Charpente et bardage,
temps sévères,
la foule acclame,
le renouveau.
Tout le temps je lis,
ma misère dans le chemin,
Malheur de changer son lit,
aux caprices du destin.
25 juin 2008
Un nouveau départ ou…quand on enchaîne départ et départ
Traverser un océan, survoler des montagnes ou prendre un train, un départ c’est un toujours un départ. La seule différence avec un voyage est le non retour. Quand on part en voyage c’est pour se détendre, se ressourcer, prendre de l’air ou du soleil ou s’enrichir culturellement. De même, les voyages à l’intérieur de soi permettent aussi de se ressourcer, de se découvrir même si, comme je disais, une partie de soi reste figée dans l’espace et dans le temps. Un départ est une vie qu’on quitte, une autre qui commence…Le pire est d’avoir un pied là et un autre là bas, sinon se trouver complètement là quand on est là et complètement là bas quand on est là est une chose difficile. C’est ce qui arrive dans les faits, n’empêche que la réalité psychologique des sujets est toute autre.
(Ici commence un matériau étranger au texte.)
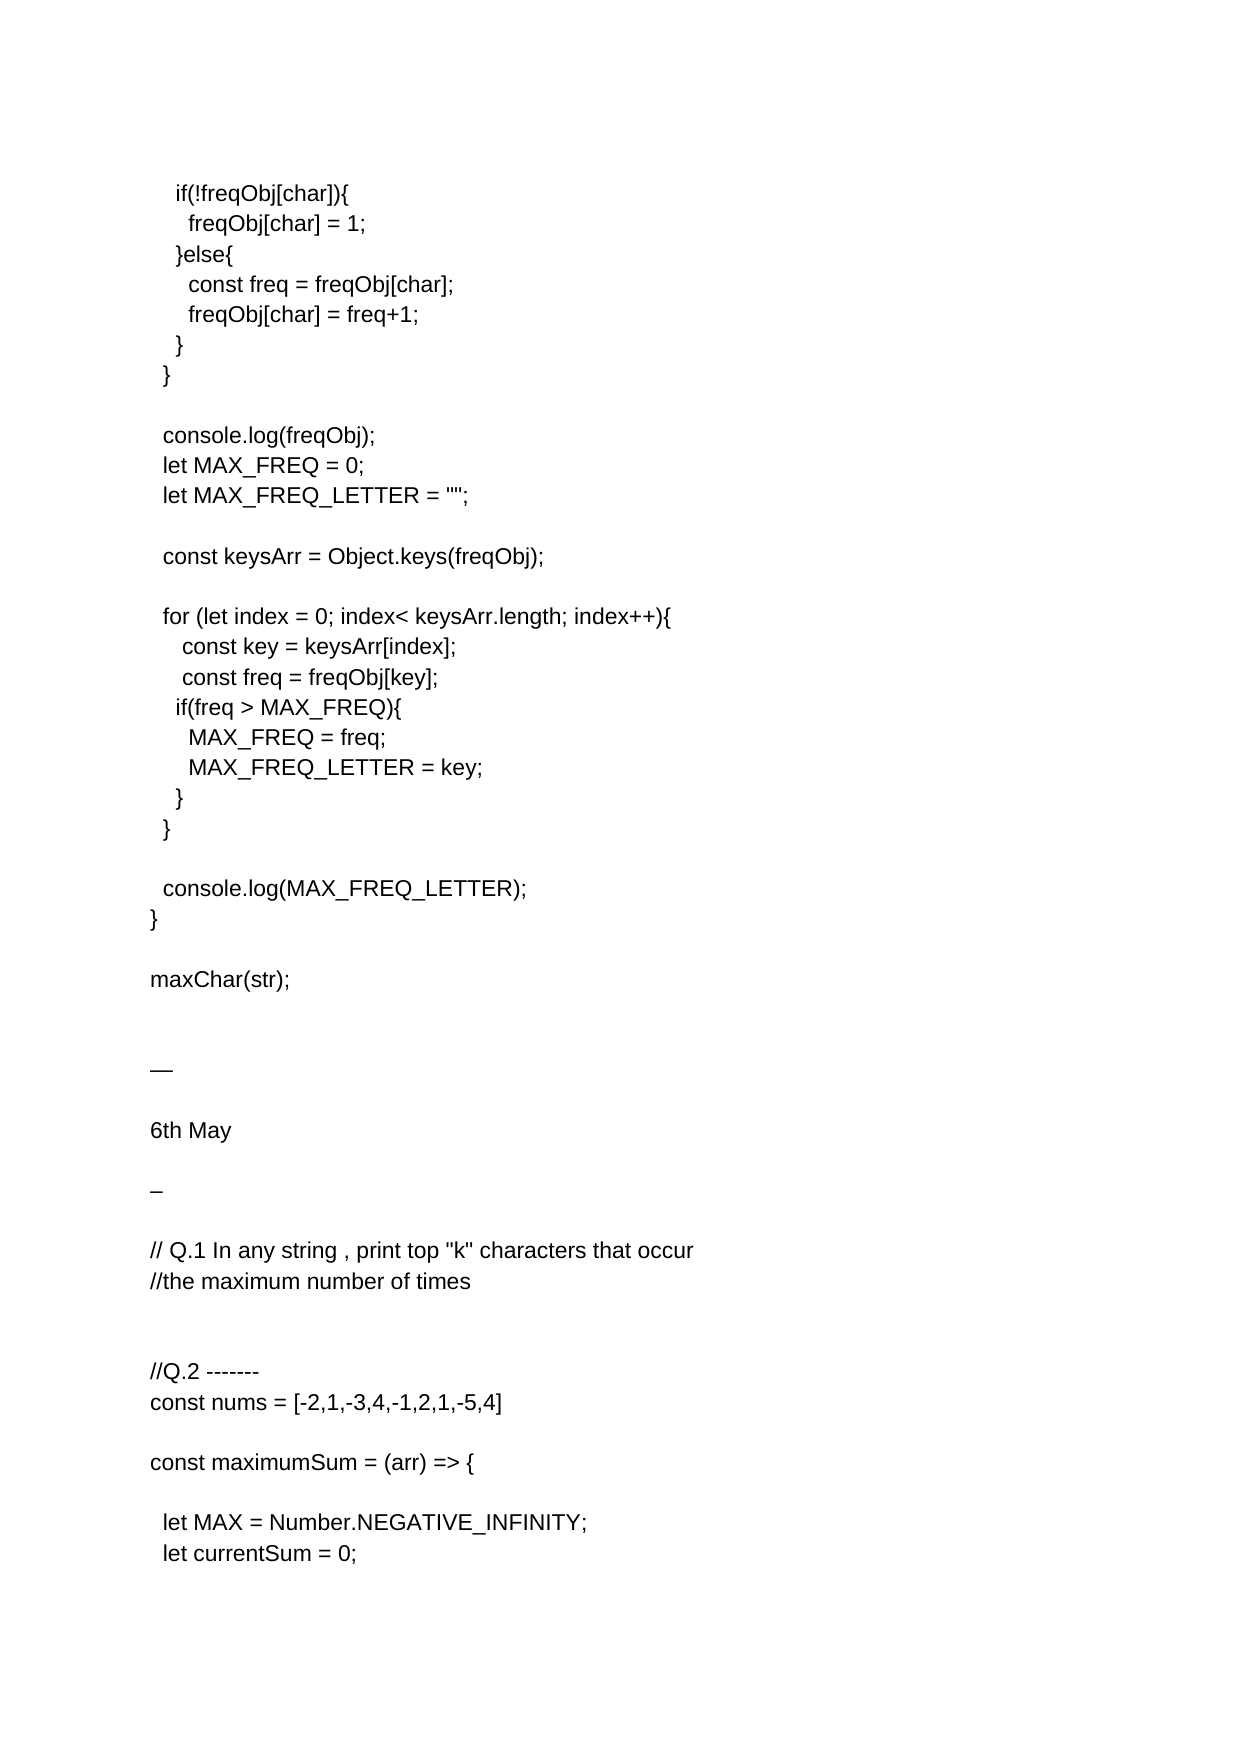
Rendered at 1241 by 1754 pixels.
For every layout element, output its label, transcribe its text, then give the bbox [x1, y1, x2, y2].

text const nums = [-2,1,-3,4,-1,2,1,-5,4] [150, 1388, 1090, 1415]
text }else{ [150, 241, 1090, 267]
text console.log(MAX_FREQ_LETTER); [150, 875, 1090, 901]
text let currentSum = 0; [150, 1539, 1090, 1566]
text const freq = freqObj[key]; [150, 663, 1090, 690]
text if(!freqObj[char]){ [150, 180, 1090, 207]
text } [150, 331, 1090, 358]
text 6th May [150, 1117, 1090, 1143]
text const key = keysArr[index]; [150, 633, 1090, 660]
text // Q.1 In any string , print top "k" characters that occur [150, 1237, 1090, 1264]
text for (let index = 0; index< keysArr.length; index++){ [150, 603, 1090, 629]
text let MAX_FREQ_LETTER = ""; [150, 482, 1090, 509]
text freqObj[char] = 1; [150, 210, 1090, 237]
text } [150, 784, 1090, 811]
text } [150, 361, 1090, 388]
text if(freq > MAX_FREQ){ [150, 694, 1090, 720]
text freqObj[char] = freq+1; [150, 301, 1090, 327]
text } [150, 814, 1090, 841]
text – [150, 1177, 1090, 1203]
text — [150, 1056, 1090, 1083]
text MAX_FREQ_LETTER = key; [150, 754, 1090, 781]
text maxChar(str); [150, 966, 1090, 992]
text let MAX_FREQ = 0; [150, 452, 1090, 478]
text const keysArr = Object.keys(freqObj); [150, 543, 1090, 569]
text //Q.2 ------- [150, 1358, 1090, 1385]
text //the maximum number of times [150, 1268, 1090, 1294]
text const freq = freqObj[char]; [150, 271, 1090, 297]
text const maximumSum = (arr) => { [150, 1449, 1090, 1475]
text MAX_FREQ = freq; [150, 724, 1090, 750]
text console.log(freqObj); [150, 422, 1090, 448]
text let MAX = Number.NEGATIVE_INFINITY; [150, 1509, 1090, 1536]
text } [150, 905, 1090, 932]
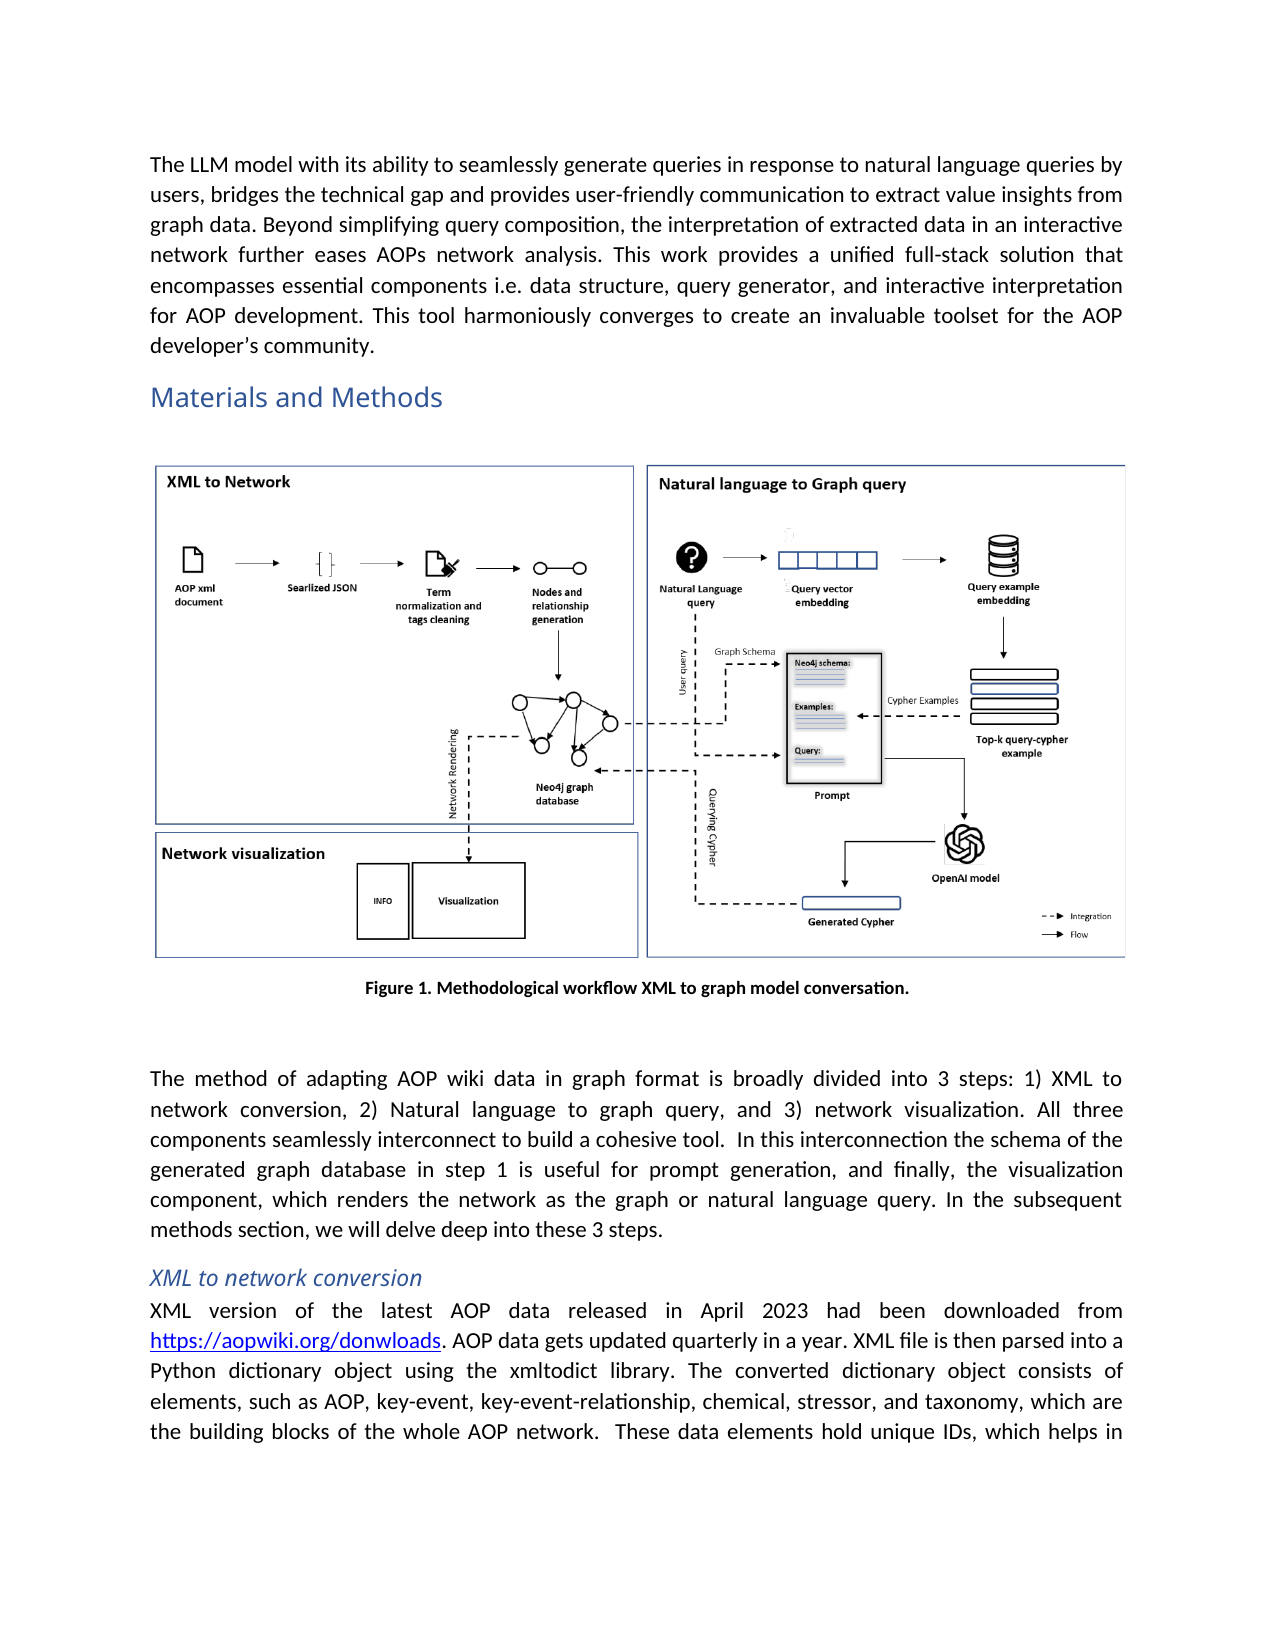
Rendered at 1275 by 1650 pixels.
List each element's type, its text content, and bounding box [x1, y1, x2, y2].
Il suffit d'avoir le courage de plonger pour faire remonter les sensibilités tout en surface.
3 ans 7 mois sont passés depuis mon dernier départ. Là je repars à nouveau vers une nouvelle vie dans la nouvelle vie. Ce que je laisse derrière : la priorité aux nationaux, puis aux communautaires, puis aux Common Wealth puis aux OCDE, puis... ma position sur la liste ? je ne sais pas... si je viens derrière ou devant les avant derniers... mais ce qui est sûr c’est que je ne fais pas partie des premiers ni des seconds ni …pas la peine de continuer...
Qu’est ce que j’ai perdu ? du temps, de l’énergie et de l’espoir. Ce que j’ai gagné? la force? la persévérance? vivre la vie comme une lutte continue? mais qu'est ce que la vie finalement? un voyage ou un départ?